Global navigation satellite systems (GNSSs) are implementing security mechanisms: examples are Galileo open service navigation message authentication (OS-NMA) and GPS chips-message robust authentication (CHIMERA). Each of these mechanisms operates in a single band. However, nowadays, even commercial GNSS receivers typically compute the position, velocity, and time (PVT) solution using multiple constellations and signals from multiple bands at once, significantly improving both accuracy and availability. Hence, cross-authentication checks have been proposed, based on the PVT obtained from the mixture of authenticated and non-authenticated signals. In this paper, first, we formalize the models for the cross-authentication checks. Next, we describe, for each check, a spoofing attack to generate a fake signal leading the victim to a target PVT without notice. We analytically relate the degrees of the freedom of the attacker in manipulating the victim's solution to both the employed security checks and the number of open signals that can be tampered with by the attacker. We test the performance of the considered attack strategies on an experimental dataset. Lastly, we show the limits of the PVT-based GNSS cross-authentication checks, where both authenticated and non-authenticated signals are used.

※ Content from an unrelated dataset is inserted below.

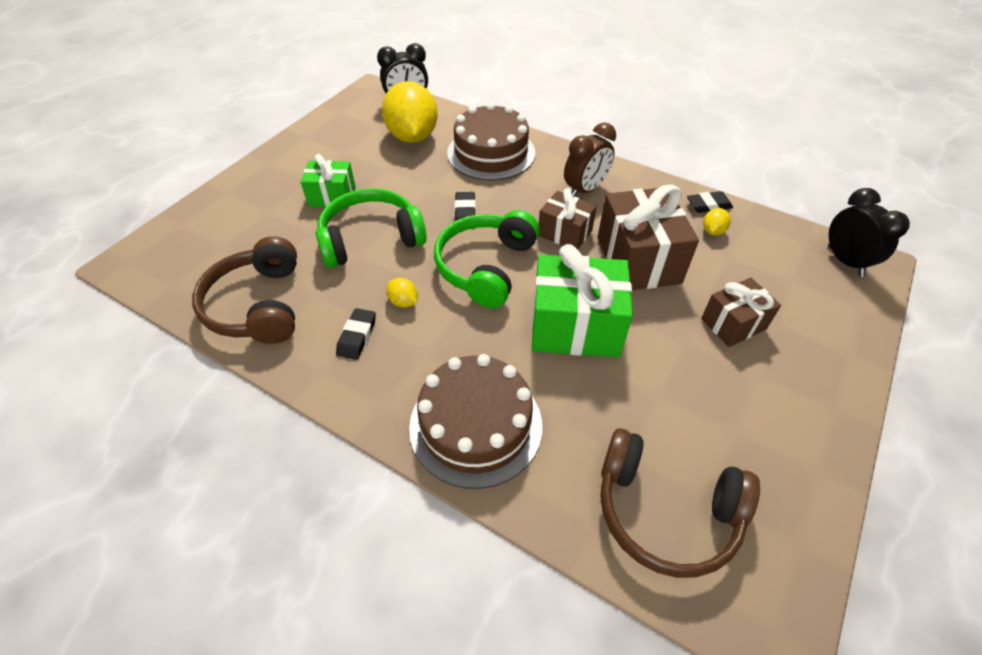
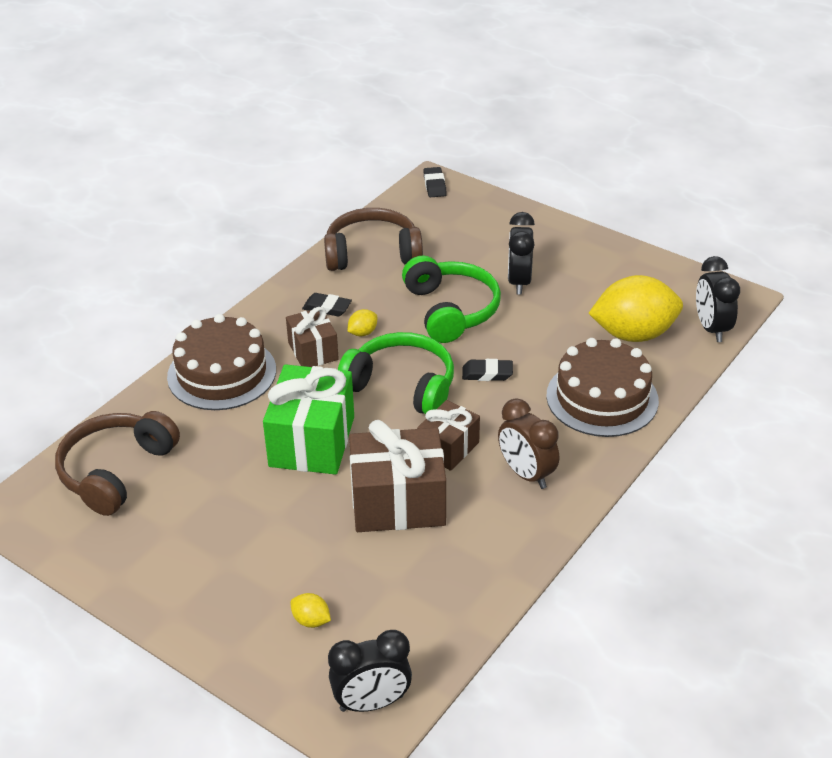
camera: 95 degrees right, 10 degrees down
green gift [300,154,356,208] -> black clock [508,212,535,295]
black eraser [687,191,733,213] -> black eraser moved to [423,167,447,197]
brown gift [701,278,781,347] -> brown gift moved to [286,307,339,367]
yellow lemon [703,208,731,236] -> yellow lemon moved to [290,593,331,628]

翻译：全球导航卫星系统（GNSS）正在部署安全机制，例如伽利略系统的公开服务导航电文认证（OS-NMA）和GPS的芯片报文鲁棒认证（CHIMERA）。这些机制各自工作在单一频段。然而，当下即便是商用GNSS接收机，也通常利用多星座和多频段信号联合解算位置、速度与时间（PVT），从而显著提升精度和可用性。为此，基于已认证与未认证信号混合解算的PVT，研究者提出了交叉认证校验。本文首先形式化定义了交叉认证校验的模型。随后针对每种校验，描述了一种欺骗攻击——即生成虚假信号，使受害方在无察觉的情况下抵达目标PVT。我们解析了攻击者操纵受害方解算结果的自由度与所采用的安全校验机制、以及攻击者能篡改的开放信号数量之间的关系。我们通过实验数据集测试了所提攻击策略的性能。最后，揭示了基于PVT的GNSS交叉认证校验在同时使用已认证与未认证信号时的局限性。